Melty Life
第5章 本音
顔を知っていた程度の淡海ヶ藤の理事長が、顔を上げたあかりの視線の先に現れたのは、まもなくのことだ。
ずかずかと敷居を跨いできた白髪混じりの男を追いかけてきた父親は、日頃体裁ばかり気にしている彼からは想像つかないほど、いきり立っている。
解放されたあかりは、目眩に引きずられるようにしてその場に崩れ落ちたまま、父親と来須隼生を交互に見遣る。
「来須、やってくれたな。
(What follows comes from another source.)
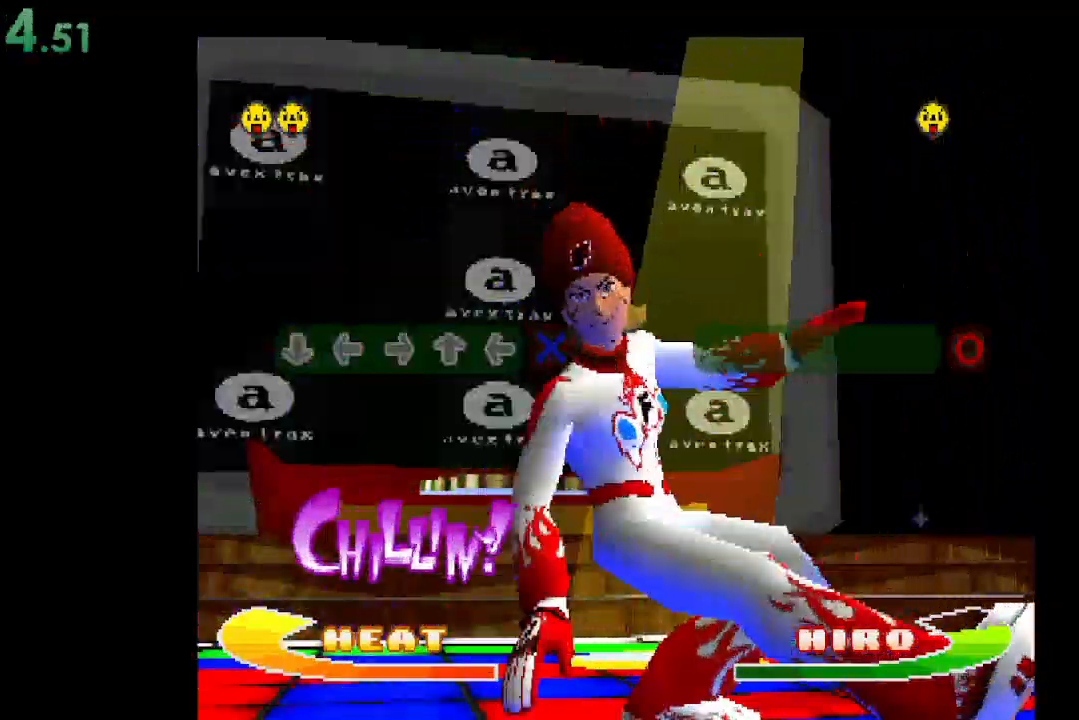
{"buttons": [], "events": [[67, "A", "down"], [200, "A", "up"]]}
咲穂をあんな目に遭わせるとは、覚悟は出来ているだろうな?!」
「もう黙ってはいられません!私達を馬鹿にして……!貴方達のしたことは、然るべきところへ相談させていただきます!」
「やるならやれ!どのツラ下げて、わしにそんな大口を叩いておる!」
穏やかな人相の老いた男は、毅然と二人を戒めた。
新たな足音に首を回すと、理事長の孫息子の姿も見えた。
千里は隼生の側に立ち止まり、彼に何かしらの感謝を述べた。そしてあかりの両親達に向き直る。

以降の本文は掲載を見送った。